YOUR ASSIGNMENT:
Reproduce each record exactly, leaving nothing out.
::: INFORMATION PROVIDED :::
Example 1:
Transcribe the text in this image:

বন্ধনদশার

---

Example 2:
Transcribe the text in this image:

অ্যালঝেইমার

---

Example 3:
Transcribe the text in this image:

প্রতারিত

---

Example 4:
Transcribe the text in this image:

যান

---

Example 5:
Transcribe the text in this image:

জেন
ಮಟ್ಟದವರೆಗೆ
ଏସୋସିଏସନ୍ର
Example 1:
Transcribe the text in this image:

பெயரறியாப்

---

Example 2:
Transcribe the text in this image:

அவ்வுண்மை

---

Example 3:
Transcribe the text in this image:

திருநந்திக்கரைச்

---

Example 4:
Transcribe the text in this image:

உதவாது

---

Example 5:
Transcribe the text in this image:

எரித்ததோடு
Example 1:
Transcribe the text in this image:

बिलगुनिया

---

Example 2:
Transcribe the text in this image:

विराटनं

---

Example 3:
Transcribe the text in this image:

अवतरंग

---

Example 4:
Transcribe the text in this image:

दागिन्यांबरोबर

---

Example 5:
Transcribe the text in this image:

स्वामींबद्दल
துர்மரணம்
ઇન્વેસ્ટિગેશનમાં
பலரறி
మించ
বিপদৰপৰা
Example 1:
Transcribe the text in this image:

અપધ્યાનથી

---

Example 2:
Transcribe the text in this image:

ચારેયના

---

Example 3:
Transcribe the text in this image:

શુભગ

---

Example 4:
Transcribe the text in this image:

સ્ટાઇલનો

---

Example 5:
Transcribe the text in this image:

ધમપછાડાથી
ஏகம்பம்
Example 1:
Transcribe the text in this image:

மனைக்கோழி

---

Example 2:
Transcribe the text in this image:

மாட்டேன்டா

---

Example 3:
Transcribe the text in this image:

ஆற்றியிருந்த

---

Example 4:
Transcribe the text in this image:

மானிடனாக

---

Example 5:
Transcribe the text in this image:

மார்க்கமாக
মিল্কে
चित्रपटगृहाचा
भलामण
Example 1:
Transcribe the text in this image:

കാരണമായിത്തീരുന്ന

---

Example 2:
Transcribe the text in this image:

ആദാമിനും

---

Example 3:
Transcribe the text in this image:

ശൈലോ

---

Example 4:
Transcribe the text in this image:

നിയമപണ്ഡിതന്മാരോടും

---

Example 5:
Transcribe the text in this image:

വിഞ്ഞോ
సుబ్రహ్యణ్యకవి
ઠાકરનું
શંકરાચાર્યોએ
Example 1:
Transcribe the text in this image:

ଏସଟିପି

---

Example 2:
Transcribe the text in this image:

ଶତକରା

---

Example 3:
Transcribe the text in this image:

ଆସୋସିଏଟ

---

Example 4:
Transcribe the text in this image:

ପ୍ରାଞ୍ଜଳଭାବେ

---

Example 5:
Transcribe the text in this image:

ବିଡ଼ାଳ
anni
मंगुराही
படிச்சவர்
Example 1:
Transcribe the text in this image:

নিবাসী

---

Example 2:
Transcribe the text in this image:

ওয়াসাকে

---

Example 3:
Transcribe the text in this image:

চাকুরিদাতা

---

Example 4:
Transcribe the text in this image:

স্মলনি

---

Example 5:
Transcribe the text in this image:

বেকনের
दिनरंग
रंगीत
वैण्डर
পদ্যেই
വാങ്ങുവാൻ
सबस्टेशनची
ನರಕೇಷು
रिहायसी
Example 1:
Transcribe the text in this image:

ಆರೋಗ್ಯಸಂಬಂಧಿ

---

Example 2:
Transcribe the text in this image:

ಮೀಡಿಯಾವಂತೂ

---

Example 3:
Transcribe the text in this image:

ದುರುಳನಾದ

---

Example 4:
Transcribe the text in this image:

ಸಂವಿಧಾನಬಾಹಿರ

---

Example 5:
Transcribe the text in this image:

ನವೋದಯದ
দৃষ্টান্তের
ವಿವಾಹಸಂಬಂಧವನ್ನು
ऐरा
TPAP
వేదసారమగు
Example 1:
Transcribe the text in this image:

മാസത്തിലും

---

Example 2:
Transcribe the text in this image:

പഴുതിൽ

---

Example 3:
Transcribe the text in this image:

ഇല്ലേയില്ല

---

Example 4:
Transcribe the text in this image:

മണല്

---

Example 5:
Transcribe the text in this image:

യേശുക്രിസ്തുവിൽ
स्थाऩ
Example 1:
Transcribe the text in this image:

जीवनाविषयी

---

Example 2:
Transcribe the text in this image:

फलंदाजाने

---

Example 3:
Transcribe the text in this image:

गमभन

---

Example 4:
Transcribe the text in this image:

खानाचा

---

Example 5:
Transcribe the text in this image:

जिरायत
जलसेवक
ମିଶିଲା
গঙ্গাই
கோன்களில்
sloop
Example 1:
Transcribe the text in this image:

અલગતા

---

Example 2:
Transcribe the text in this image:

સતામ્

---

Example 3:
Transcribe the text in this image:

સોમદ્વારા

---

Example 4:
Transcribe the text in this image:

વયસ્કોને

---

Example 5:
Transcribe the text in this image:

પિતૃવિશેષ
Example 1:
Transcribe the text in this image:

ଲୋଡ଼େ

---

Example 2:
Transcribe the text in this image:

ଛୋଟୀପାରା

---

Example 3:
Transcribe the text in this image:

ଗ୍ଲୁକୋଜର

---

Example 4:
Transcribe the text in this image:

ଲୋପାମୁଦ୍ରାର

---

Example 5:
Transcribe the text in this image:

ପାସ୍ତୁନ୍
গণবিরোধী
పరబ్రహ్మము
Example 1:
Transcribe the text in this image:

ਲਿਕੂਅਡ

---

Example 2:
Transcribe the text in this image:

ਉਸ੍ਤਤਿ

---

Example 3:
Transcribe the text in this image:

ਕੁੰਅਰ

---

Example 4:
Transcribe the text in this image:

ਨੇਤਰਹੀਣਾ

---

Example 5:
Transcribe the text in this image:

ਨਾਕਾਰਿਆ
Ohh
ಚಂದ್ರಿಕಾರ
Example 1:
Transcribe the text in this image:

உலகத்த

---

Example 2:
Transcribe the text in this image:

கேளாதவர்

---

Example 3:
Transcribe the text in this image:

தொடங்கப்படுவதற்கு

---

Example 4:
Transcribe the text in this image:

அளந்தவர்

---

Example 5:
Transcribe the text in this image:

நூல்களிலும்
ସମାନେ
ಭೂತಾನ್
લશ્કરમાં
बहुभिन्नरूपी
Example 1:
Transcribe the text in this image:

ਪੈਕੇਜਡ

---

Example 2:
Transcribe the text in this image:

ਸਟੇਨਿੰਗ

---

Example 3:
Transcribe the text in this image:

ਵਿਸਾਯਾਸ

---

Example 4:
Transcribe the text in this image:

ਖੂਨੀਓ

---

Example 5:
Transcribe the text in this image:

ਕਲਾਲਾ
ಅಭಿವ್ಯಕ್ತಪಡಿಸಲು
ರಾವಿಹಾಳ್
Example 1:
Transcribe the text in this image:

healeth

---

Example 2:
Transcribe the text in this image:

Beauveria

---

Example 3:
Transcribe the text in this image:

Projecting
:::
OUTPUT BELOW:
Example 1:
Transcribe the text in this image:

বন্ধনদশার

---

Example 2:
Transcribe the text in this image:

অ্যালঝেইমার

---

Example 3:
Transcribe the text in this image:

প্রতারিত

---

Example 4:
Transcribe the text in this image:

যান

---

Example 5:
Transcribe the text in this image:

জেন
ಮಟ್ಟದವರೆಗೆ
ଏସୋସିଏସନ୍ର
Example 1:
Transcribe the text in this image:

பெயரறியாப்

---

Example 2:
Transcribe the text in this image:

அவ்வுண்மை

---

Example 3:
Transcribe the text in this image:

திருநந்திக்கரைச்

---

Example 4:
Transcribe the text in this image:

உதவாது

---

Example 5:
Transcribe the text in this image:

எரித்ததோடு
Example 1:
Transcribe the text in this image:

बिलगुनिया

---

Example 2:
Transcribe the text in this image:

विराटनं

---

Example 3:
Transcribe the text in this image:

अवतरंग

---

Example 4:
Transcribe the text in this image:

दागिन्यांबरोबर

---

Example 5:
Transcribe the text in this image:

स्वामींबद्दल
துர்மரணம்
ઇન્વેસ્ટિગેશનમાં
பலரறி
మించ
বিপদৰপৰা
Example 1:
Transcribe the text in this image:

અપધ્યાનથી

---

Example 2:
Transcribe the text in this image:

ચારેયના

---

Example 3:
Transcribe the text in this image:

શુભગ

---

Example 4:
Transcribe the text in this image:

સ્ટાઇલનો

---

Example 5:
Transcribe the text in this image:

ધમપછાડાથી
ஏகம்பம்
Example 1:
Transcribe the text in this image:

மனைக்கோழி

---

Example 2:
Transcribe the text in this image:

மாட்டேன்டா

---

Example 3:
Transcribe the text in this image:

ஆற்றியிருந்த

---

Example 4:
Transcribe the text in this image:

மானிடனாக

---

Example 5:
Transcribe the text in this image:

மார்க்கமாக
মিল্কে
चित्रपटगृहाचा
भलामण
Example 1:
Transcribe the text in this image:

കാരണമായിത്തീരുന്ന

---

Example 2:
Transcribe the text in this image:

ആദാമിനും

---

Example 3:
Transcribe the text in this image:

ശൈലോ

---

Example 4:
Transcribe the text in this image:

നിയമപണ്ഡിതന്മാരോടും

---

Example 5:
Transcribe the text in this image:

വിഞ്ഞോ
సుబ్రహ్యణ్యకవి
ઠાકરનું
શંકરાચાર્યોએ
Example 1:
Transcribe the text in this image:

ଏସଟିପି

---

Example 2:
Transcribe the text in this image:

ଶତକରା

---

Example 3:
Transcribe the text in this image:

ଆସୋସିଏଟ

---

Example 4:
Transcribe the text in this image:

ପ୍ରାଞ୍ଜଳଭାବେ

---

Example 5:
Transcribe the text in this image:

ବିଡ଼ାଳ
anni
मंगुराही
படிச்சவர்
Example 1:
Transcribe the text in this image:

নিবাসী

---

Example 2:
Transcribe the text in this image:

ওয়াসাকে

---

Example 3:
Transcribe the text in this image:

চাকুরিদাতা

---

Example 4:
Transcribe the text in this image:

স্মলনি

---

Example 5:
Transcribe the text in this image:

বেকনের
दिनरंग
रंगीत
वैण्डर
পদ্যেই
വാങ്ങുവാൻ
सबस्टेशनची
ನರಕೇಷು
रिहायसी
Example 1:
Transcribe the text in this image:

ಆರೋಗ್ಯಸಂಬಂಧಿ

---

Example 2:
Transcribe the text in this image:

ಮೀಡಿಯಾವಂತೂ

---

Example 3:
Transcribe the text in this image:

ದುರುಳನಾದ

---

Example 4:
Transcribe the text in this image:

ಸಂವಿಧಾನಬಾಹಿರ

---

Example 5:
Transcribe the text in this image:

ನವೋದಯದ
দৃষ্টান্তের
ವಿವಾಹಸಂಬಂಧವನ್ನು
ऐरा
TPAP
వేదసారమగు
Example 1:
Transcribe the text in this image:

മാസത്തിലും

---

Example 2:
Transcribe the text in this image:

പഴുതിൽ

---

Example 3:
Transcribe the text in this image:

ഇല്ലേയില്ല

---

Example 4:
Transcribe the text in this image:

മണല്

---

Example 5:
Transcribe the text in this image:

യേശുക്രിസ്തുവിൽ
स्थाऩ
Example 1:
Transcribe the text in this image:

जीवनाविषयी

---

Example 2:
Transcribe the text in this image:

फलंदाजाने

---

Example 3:
Transcribe the text in this image:

गमभन

---

Example 4:
Transcribe the text in this image:

खानाचा

---

Example 5:
Transcribe the text in this image:

जिरायत
जलसेवक
ମିଶିଲା
গঙ্গাই
கோன்களில்
sloop
Example 1:
Transcribe the text in this image:

અલગતા

---

Example 2:
Transcribe the text in this image:

સતામ્

---

Example 3:
Transcribe the text in this image:

સોમદ્વારા

---

Example 4:
Transcribe the text in this image:

વયસ્કોને

---

Example 5:
Transcribe the text in this image:

પિતૃવિશેષ
Example 1:
Transcribe the text in this image:

ଲୋଡ଼େ

---

Example 2:
Transcribe the text in this image:

ଛୋଟୀପାରା

---

Example 3:
Transcribe the text in this image:

ଗ୍ଲୁକୋଜର

---

Example 4:
Transcribe the text in this image:

ଲୋପାମୁଦ୍ରାର

---

Example 5:
Transcribe the text in this image:

ପାସ୍ତୁନ୍
গণবিরোধী
పరబ్రహ్మము
Example 1:
Transcribe the text in this image:

ਲਿਕੂਅਡ

---

Example 2:
Transcribe the text in this image:

ਉਸ੍ਤਤਿ

---

Example 3:
Transcribe the text in this image:

ਕੁੰਅਰ

---

Example 4:
Transcribe the text in this image:

ਨੇਤਰਹੀਣਾ

---

Example 5:
Transcribe the text in this image:

ਨਾਕਾਰਿਆ
Ohh
ಚಂದ್ರಿಕಾರ
Example 1:
Transcribe the text in this image:

உலகத்த

---

Example 2:
Transcribe the text in this image:

கேளாதவர்

---

Example 3:
Transcribe the text in this image:

தொடங்கப்படுவதற்கு

---

Example 4:
Transcribe the text in this image:

அளந்தவர்

---

Example 5:
Transcribe the text in this image:

நூல்களிலும்
ସମାନେ
ಭೂತಾನ್
લશ્કરમાં
बहुभिन्नरूपी
Example 1:
Transcribe the text in this image:

ਪੈਕੇਜਡ

---

Example 2:
Transcribe the text in this image:

ਸਟੇਨਿੰਗ

---

Example 3:
Transcribe the text in this image:

ਵਿਸਾਯਾਸ

---

Example 4:
Transcribe the text in this image:

ਖੂਨੀਓ

---

Example 5:
Transcribe the text in this image:

ਕਲਾਲਾ
ಅಭಿವ್ಯಕ್ತಪಡಿಸಲು
ರಾವಿಹಾಳ್
Example 1:
Transcribe the text in this image:

healeth

---

Example 2:
Transcribe the text in this image:

Beauveria

---

Example 3:
Transcribe the text in this image:

Projecting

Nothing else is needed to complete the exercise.